The UNSCR 1325 adopted thirteen years ago calls on member states to ensure greater participation and representation of women in decision-making processes within governance institutions and within national, regional and international conflict prevention, management and resolution mechanisms.
Bintou Gassama, deputy permanent secretary, Office of the Vice President, said in her welcoming remarks that the meeting was designed to sensitise the rural population on the content of the UN Security Council Resolution 1325 and its domestication process in The Gambia.
She said a key aspect of Resolution 1325 is that it recognises the link between the impact of armed conflict on women and girls, and their participation in peace processes, with the promotion and maintenance of international peace and security.
In this sense, she added, it provides a political framework to mainstream a gender perspective as well as to ensure women’s participation in all aspects of conflict prevention, resolution and reconstruction.
“The resolution refers to the disproportionate and unique impact of armed conflict on women and girls while at the same time acknowledging that women are not mere victims of conflict, but also active agents with an important role to play in conflict prevention, peacekeeping initiatives, conflict resolution, and peace-building efforts,” she said.
“Despite the fact that The Gambia has not experienced any major conflict since 1981, it is situated within a region that has witnessed conflicts within the past decade,” says Abu Njie, Deputy Governor of Lower River Region.
To continue to be a harbinger of peace, he said the National Action Plan, which seeks to domesticate the resolution amongst other measures, will serve as a guarantor of continuous peace and stability, particularly for women and girls in The Gambia.
Mr Njie said a corollary to the action plan is the plethora of international conventions ratified by the Government of The Gambia and the enactment of various national laws and policies to ensure effective gender mainstreaming and the protection of the rights of women and girls.
“Another key initiative is the enactment of domestic laws protecting the rights of women which include the 1997 constitution, the Women’s Act, the Children’s Act, the Criminal Code, the Trafficking in Persons Act, the Tourism Offences and the Refugee Act,” the LRR Deputy Governor said.

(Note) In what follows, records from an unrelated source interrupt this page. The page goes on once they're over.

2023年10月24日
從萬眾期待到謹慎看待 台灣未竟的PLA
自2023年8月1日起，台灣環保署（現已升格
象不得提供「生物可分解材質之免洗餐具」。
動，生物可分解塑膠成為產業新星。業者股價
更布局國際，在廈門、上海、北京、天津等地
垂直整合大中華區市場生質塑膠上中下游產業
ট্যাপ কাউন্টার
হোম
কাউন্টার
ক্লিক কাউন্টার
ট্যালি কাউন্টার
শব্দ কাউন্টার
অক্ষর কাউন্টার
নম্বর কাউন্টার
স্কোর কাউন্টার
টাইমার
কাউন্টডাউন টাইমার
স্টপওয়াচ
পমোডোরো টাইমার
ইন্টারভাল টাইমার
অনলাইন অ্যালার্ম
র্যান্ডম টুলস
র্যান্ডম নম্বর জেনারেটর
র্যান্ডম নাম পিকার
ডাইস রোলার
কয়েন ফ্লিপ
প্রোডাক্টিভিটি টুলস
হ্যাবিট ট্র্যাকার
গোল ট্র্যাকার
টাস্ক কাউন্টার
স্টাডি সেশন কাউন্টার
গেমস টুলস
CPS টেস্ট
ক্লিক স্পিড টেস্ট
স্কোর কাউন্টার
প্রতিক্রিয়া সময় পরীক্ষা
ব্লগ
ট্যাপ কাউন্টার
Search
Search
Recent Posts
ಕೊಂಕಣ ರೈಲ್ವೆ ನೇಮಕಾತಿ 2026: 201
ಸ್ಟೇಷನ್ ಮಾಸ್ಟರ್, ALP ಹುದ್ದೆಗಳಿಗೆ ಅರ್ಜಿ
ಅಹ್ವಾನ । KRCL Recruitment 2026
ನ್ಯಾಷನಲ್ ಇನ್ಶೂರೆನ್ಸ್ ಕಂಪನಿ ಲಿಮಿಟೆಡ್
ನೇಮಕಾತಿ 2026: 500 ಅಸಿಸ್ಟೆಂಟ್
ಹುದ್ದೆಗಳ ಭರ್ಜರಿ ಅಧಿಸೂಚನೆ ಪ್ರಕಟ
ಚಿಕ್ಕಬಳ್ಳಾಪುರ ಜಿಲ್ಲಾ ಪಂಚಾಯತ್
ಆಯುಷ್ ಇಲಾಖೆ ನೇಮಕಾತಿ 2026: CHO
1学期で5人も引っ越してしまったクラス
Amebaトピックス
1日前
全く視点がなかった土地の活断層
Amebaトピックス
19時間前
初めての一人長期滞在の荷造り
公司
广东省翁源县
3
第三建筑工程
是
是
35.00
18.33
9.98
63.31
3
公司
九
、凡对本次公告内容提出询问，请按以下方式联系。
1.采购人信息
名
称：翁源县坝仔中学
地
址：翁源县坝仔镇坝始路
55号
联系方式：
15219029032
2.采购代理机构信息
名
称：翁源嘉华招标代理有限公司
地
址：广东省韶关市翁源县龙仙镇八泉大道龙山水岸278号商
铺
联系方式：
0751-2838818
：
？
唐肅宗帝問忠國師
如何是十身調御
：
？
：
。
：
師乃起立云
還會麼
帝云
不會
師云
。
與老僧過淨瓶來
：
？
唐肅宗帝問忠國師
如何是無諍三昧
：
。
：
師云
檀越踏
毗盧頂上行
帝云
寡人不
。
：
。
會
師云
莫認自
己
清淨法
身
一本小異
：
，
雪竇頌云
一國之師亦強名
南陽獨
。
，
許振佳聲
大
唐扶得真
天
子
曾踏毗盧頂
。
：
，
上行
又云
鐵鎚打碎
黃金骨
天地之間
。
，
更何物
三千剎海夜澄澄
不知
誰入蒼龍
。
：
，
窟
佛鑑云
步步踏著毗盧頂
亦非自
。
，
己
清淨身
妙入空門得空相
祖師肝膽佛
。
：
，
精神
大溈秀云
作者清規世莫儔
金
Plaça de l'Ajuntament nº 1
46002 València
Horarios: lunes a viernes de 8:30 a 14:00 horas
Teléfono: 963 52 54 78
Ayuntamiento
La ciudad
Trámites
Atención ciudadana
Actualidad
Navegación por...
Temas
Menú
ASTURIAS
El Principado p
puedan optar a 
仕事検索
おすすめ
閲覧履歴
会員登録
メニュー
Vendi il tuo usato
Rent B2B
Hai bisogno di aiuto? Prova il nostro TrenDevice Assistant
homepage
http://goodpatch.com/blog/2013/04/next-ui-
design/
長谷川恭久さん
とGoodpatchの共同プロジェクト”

Meanwhile, in a concurrent meeting with Lower River Regional District Chiefs at the same ground, officials from the Gambia Federation of the Disabled (GFD) sensitised the local authorities to rekindle the campaign for empowerment, equity and integration of persons with disabilities in society.
Speaking to journalists at the end of their brief meeting, Isatou Sanyang, chairperson of the GFD, said their mission was to sensitise the people to know that disability does not mean inability.
She said the local authorities were among her targets to spread the message that when given the chance, “people with disabilities, especially children, are capable of overcoming the barriers to their inclusion. They ought to be given the pace to take up their rightful place as equal participants in society and the development of their communities”.
Edrisa Korita, project coordinator of Disability Employment Services under the GFD, said their focus is to narrow the gap between training and employment for persons with disabilities, which he said, can only be achieved through creating awareness and advocacy.
Musa Jobarteh, advocacy and awareness-raising volunteer for the GFD, said the story of exclusion of the disabled persons will change when the attitudes of communities towards them change.
It should always be noted by everyone that people can discriminate disability but disability does not discriminate them, he sends a word of caution.